Lors d’une séance du Conseil suprême de la justice lundi, Ejei a exposé la situation actuelle de l’Iran et les objectifs manqués de l’ennemi sur le terrain et en matière de diplomatie après 40 jours de guerre d’agression américano-israélienne.
Le juge suprême a déclaré que les Américains, avec leur arrogance et leur suffisance habituelles, et suivant leur formule habituelle de négociations – à savoir, imposer de fausses déclarations – se sont présentés aux pourparlers menés sous l’égide du Pakistan à Islamabad le 11 avril, essayant d’obtenir de la table des négociations ce qu’ils n’avaient pas pu obtenir pendant les 40 jours de guerre.

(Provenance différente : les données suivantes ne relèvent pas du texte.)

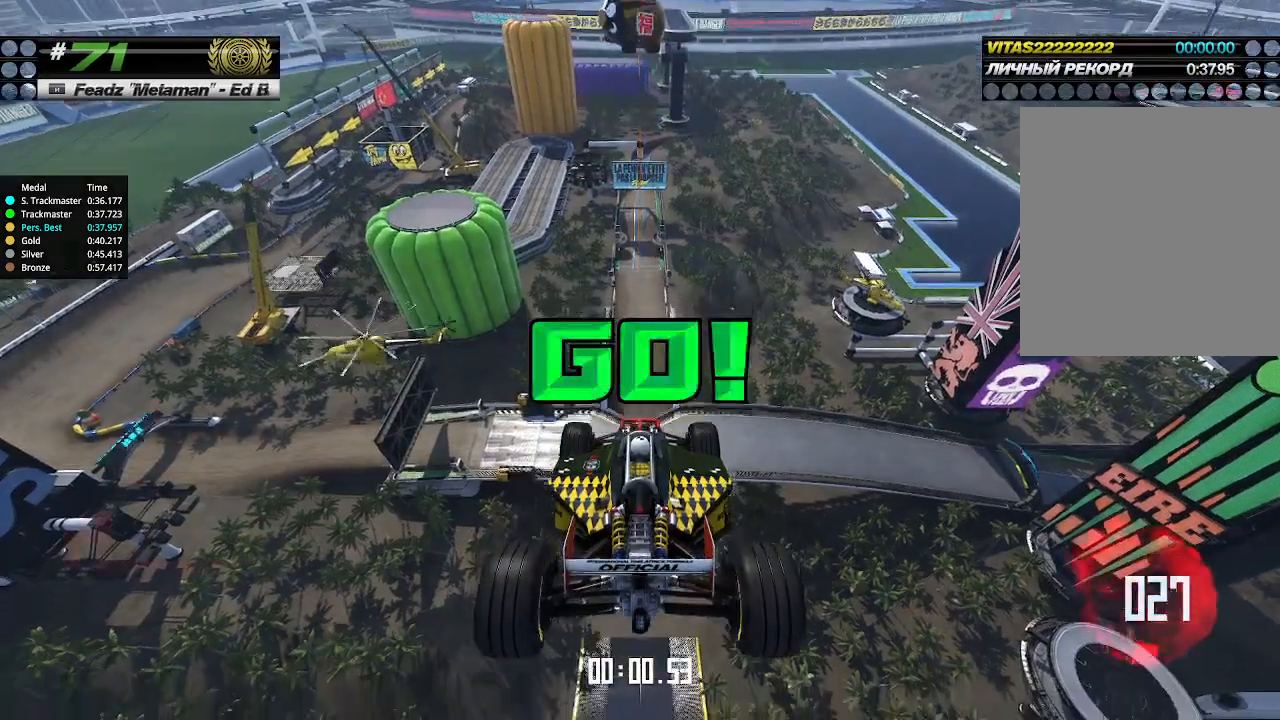
{"keys": ["up"], "events": []}
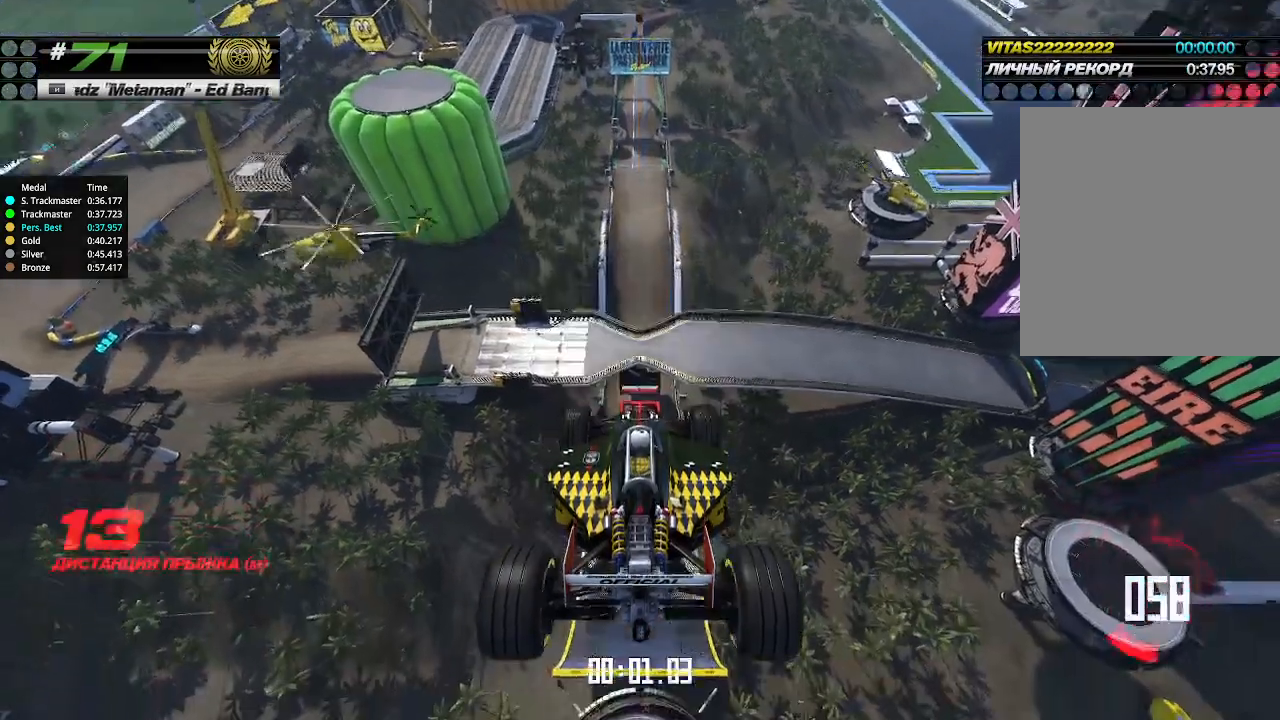
{"keys": ["up"], "events": []}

Il a toutefois déclaré que la délégation iranienne, dirigée par le président du Parlement, Mohammad Baqer Qalibaf, avait prudemment défendu les droits légitimes de la nation iranienne et les acquis sur le champ de bataille, et avait contrecarré les Américains avides et arrogants, tout comme ils avaient été vaincus au cours des 40 jours de combats.
Ejei a ajouté que l’Iran est prêt à négocier et à faire preuve de compréhension, mais uniquement sur la base de principes et de logique.
Le chef du pouvoir judiciaire a également déclaré que la protection et la sauvegarde des acquis de la troisième guerre défensive constituent la priorité de tout le peuple, des diplomates et des membres du pouvoir exécutif aux serviteurs de la nation au sein des organes judiciaires et législatifs, ainsi que des différents segments de la société iranienne, quelles que soient leurs opinions et leurs perspectives.
Il a souligné que tous les Iraniens sont les protecteurs des droits et des acquis du champ de bataille et du courageux personnel militaire.
Soulignant l’importance du maintien de l’unité nationale, Ejei a affirmé que la nation iranienne reste unie et cohésive, obéissant au Guide de la Révolution islamique, l’ayatollah Seyed Mojtaba Khamenei, et est présente sur le terrain pour apporter un soutien complet aux forces armées.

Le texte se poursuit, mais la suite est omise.